Quoted passage:

• • • •

6. Trust Agreement Validity. The Custodian shall not be responsible
for the validity or sufficiency of the Trust Agreement or the due execution
thereof, or for the form, character, genuineness, sufficiency, value or validity
of any of the Assets and the Custodian shall in no event assume or incur any
liability, duty or obligation to any Holder or to the Trustees, other than as
expressly provided for herein. The Custodian shall not be responsible for or in
respect of the validity of any signature by or on behalf of the Trustees.
7. Litigation Obligations, Costs and Indemnity. The Custodian shall
not be under any obligation to appear in, prosecute or defend any action which
in its opinion may involve it in expense or liability, unless it shall be
furnished with such reasonable security and indemnity against such expense or
liability as it may require, and any pecuniary costs of the Custodian from such
actions shall be expenses which are reimbursable pursuant to paragraph 13
hereof.

• • • •

Problems and tasks:
a: Rewrite the custodian clauses, giving everything from "6. Trust Agreement" down to "of the Trustees." with "Trustees" changed to "Directors".
b: Write what comes next in the custodian clauses, picking up after their final sentence.

• • • •

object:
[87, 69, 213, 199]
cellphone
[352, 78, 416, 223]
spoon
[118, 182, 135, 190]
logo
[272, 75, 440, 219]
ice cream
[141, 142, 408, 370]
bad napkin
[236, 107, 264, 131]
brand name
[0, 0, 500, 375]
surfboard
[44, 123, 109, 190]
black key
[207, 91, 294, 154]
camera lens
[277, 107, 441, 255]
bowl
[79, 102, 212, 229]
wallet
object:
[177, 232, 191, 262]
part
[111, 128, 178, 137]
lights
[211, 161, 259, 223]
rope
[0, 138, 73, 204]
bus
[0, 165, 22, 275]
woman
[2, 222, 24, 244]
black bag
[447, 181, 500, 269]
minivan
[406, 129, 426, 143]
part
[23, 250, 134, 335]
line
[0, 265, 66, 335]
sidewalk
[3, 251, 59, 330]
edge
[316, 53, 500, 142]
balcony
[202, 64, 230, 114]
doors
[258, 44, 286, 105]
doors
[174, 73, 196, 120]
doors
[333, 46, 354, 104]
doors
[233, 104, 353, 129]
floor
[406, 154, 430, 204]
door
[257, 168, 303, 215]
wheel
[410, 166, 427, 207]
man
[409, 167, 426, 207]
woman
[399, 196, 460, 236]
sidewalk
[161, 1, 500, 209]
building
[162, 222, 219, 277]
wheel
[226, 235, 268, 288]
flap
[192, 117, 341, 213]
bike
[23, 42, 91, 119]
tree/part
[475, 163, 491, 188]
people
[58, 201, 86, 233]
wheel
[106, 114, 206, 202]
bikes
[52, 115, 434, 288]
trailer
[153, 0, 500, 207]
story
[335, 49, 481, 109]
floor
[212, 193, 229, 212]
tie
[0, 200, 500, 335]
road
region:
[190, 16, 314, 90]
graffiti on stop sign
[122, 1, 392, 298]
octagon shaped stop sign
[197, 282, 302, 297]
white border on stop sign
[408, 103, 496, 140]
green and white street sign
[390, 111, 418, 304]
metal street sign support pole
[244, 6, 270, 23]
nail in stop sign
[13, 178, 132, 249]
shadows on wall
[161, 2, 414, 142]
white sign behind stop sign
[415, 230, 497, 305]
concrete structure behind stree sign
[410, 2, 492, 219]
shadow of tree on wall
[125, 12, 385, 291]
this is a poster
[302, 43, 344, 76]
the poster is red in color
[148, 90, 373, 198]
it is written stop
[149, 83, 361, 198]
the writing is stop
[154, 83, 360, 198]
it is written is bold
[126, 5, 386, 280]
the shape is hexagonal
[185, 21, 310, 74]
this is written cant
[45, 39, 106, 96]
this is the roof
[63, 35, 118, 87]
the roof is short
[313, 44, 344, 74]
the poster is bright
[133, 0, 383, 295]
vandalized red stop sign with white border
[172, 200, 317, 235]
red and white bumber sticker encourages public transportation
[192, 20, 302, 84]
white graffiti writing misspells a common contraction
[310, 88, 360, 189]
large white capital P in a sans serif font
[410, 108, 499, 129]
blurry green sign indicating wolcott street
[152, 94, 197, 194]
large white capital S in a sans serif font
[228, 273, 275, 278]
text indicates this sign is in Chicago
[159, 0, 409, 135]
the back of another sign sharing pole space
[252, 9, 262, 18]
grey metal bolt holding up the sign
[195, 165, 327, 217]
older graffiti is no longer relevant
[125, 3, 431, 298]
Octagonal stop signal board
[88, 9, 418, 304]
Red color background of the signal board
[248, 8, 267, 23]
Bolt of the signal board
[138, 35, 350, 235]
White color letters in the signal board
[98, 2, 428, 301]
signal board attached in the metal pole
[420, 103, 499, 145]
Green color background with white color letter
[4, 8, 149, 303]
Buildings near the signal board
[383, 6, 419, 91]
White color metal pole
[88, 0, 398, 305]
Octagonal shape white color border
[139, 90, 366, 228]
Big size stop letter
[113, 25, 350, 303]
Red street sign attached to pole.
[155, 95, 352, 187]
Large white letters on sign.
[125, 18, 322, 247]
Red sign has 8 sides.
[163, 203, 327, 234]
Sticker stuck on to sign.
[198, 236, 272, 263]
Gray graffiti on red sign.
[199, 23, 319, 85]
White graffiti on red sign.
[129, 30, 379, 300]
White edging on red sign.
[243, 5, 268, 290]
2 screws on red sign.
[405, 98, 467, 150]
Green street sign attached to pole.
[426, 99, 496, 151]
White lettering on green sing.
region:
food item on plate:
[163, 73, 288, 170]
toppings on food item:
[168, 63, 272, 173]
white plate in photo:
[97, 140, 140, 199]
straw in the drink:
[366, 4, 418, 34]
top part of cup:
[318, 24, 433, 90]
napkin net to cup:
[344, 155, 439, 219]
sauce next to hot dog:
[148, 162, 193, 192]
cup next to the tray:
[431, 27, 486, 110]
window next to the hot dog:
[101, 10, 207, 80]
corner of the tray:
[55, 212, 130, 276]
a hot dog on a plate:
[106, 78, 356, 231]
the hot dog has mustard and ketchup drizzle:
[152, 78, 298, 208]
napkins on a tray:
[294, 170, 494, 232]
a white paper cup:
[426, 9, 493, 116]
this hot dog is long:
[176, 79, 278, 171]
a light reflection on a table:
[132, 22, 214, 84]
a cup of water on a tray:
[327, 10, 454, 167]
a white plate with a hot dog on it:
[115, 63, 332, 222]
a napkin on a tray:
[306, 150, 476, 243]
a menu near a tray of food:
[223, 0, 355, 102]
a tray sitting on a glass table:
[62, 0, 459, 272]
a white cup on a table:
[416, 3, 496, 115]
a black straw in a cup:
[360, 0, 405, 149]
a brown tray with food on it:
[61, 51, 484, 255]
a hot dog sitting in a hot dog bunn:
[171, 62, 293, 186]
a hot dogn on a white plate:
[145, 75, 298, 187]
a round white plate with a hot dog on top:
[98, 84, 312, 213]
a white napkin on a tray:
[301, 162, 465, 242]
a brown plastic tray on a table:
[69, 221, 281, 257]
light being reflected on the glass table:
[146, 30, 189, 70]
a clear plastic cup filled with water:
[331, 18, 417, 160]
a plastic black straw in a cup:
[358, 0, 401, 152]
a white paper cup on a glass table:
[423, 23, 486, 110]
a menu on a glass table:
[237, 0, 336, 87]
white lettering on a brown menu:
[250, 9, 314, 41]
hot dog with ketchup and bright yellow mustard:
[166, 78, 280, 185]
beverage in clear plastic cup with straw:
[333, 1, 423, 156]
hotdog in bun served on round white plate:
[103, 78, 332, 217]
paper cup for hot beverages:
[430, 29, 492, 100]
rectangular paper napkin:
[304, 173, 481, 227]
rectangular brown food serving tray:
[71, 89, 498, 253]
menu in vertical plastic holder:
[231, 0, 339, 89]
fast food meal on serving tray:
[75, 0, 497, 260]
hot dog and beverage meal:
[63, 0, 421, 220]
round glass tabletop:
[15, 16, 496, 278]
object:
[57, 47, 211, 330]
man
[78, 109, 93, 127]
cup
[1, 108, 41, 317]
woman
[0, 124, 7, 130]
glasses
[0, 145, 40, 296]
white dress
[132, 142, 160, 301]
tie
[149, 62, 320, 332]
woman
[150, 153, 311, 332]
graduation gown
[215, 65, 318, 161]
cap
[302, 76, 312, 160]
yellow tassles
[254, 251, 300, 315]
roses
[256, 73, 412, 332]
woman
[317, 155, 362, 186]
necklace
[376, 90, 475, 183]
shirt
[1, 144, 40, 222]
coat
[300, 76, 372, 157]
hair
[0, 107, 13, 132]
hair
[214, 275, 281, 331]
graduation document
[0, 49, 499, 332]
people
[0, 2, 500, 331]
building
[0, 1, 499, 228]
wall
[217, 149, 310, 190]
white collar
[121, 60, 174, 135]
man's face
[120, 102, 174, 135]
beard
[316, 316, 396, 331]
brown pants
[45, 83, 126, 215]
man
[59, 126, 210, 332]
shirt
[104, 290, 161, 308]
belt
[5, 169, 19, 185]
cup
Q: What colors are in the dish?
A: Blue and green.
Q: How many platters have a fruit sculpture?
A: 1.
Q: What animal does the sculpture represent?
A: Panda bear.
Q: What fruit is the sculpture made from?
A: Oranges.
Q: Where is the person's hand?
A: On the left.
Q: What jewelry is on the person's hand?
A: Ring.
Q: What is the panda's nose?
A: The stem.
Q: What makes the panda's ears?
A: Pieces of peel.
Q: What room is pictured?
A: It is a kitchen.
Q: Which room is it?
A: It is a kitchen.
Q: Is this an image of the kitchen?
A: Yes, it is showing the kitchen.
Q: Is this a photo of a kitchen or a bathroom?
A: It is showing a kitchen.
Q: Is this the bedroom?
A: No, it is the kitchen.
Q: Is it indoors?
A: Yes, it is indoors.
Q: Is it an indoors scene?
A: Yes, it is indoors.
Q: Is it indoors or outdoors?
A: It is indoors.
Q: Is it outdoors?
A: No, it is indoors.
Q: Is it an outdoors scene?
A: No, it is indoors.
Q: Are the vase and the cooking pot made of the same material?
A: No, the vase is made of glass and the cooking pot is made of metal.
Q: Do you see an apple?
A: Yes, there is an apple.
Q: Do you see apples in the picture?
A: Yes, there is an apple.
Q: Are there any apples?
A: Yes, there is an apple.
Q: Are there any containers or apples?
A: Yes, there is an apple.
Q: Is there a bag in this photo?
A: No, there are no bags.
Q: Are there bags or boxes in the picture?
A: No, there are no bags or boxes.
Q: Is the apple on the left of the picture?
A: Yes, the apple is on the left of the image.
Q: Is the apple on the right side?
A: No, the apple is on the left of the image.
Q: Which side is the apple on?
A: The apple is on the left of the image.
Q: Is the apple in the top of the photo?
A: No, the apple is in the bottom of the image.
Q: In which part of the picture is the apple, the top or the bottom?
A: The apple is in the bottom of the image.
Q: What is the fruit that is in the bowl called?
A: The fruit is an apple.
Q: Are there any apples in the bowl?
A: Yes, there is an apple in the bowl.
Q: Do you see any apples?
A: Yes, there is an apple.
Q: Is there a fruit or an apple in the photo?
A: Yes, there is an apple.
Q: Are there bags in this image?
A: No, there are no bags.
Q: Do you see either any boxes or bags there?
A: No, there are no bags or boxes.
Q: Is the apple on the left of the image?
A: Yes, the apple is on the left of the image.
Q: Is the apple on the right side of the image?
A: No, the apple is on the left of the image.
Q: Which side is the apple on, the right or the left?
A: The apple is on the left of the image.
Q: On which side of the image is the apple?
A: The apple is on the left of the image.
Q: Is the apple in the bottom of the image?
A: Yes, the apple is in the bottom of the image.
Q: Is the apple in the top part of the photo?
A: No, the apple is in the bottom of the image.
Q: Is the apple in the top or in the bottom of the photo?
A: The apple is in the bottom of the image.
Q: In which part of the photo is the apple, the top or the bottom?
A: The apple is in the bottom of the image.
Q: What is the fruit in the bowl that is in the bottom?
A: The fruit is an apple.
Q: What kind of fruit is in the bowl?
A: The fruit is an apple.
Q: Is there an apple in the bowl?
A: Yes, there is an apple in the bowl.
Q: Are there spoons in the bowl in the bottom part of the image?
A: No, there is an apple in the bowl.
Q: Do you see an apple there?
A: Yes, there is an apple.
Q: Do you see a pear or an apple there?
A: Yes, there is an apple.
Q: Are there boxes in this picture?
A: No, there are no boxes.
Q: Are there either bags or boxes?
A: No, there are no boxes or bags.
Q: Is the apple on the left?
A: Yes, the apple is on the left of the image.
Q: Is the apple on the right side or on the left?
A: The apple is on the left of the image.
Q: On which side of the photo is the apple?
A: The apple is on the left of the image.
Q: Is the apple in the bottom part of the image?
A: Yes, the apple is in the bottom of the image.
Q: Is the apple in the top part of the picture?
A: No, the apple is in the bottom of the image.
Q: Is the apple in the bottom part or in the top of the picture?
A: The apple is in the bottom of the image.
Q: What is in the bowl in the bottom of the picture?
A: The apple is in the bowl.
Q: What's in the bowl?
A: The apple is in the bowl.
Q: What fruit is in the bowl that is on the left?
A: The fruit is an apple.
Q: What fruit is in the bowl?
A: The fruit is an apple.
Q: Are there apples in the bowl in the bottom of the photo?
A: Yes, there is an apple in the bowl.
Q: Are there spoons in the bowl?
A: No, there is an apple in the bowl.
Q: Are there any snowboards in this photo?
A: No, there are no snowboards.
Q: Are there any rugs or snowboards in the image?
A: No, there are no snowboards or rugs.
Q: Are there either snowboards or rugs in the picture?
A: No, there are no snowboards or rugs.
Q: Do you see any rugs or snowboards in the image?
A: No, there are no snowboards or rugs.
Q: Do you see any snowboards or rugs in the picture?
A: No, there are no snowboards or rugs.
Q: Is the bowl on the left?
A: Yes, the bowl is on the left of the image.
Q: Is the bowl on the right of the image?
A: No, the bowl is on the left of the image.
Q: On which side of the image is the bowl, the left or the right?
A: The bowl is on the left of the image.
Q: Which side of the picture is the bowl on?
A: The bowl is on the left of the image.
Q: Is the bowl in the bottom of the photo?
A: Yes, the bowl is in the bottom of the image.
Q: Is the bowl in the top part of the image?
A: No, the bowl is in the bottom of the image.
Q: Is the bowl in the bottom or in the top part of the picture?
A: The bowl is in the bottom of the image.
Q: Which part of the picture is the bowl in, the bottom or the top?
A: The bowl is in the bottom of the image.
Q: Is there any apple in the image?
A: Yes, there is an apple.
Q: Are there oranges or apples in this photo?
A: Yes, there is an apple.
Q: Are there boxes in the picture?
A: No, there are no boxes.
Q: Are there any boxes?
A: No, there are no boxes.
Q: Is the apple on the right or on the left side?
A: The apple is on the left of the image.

• • • •

Results of the exercise:
a:
6. Trust Agreement Validity. The Custodian shall not be responsible
for the validity or sufficiency of the Trust Agreement or the due execution
thereof, or for the form, character, genuineness, sufficiency, value or validity
of any of the Assets and the Custodian shall in no event assume or incur any
liability, duty or obligation to any Holder or to the Directors, other than as
expressly provided for herein. The Custodian shall not be responsible for or in
respect of the validity of any signature by or on behalf of the Directors.

b:
8. Taxes; Trust Expenses. In no event shall the Custodian be
personally liable for any taxes or other governmental charges imposed upon or in
respect of the Assets or upon the monies, securities or other properties
included therein. The Custodian shall be reimbursed and indemnified by the
Trustees for all such taxes and charges, for any tax or charge imposed against
the Trust and for any expenses, including counsel fees, interest, penalties and
additions to tax which the Custodian may sustain or incur with respect to such
taxes or charges.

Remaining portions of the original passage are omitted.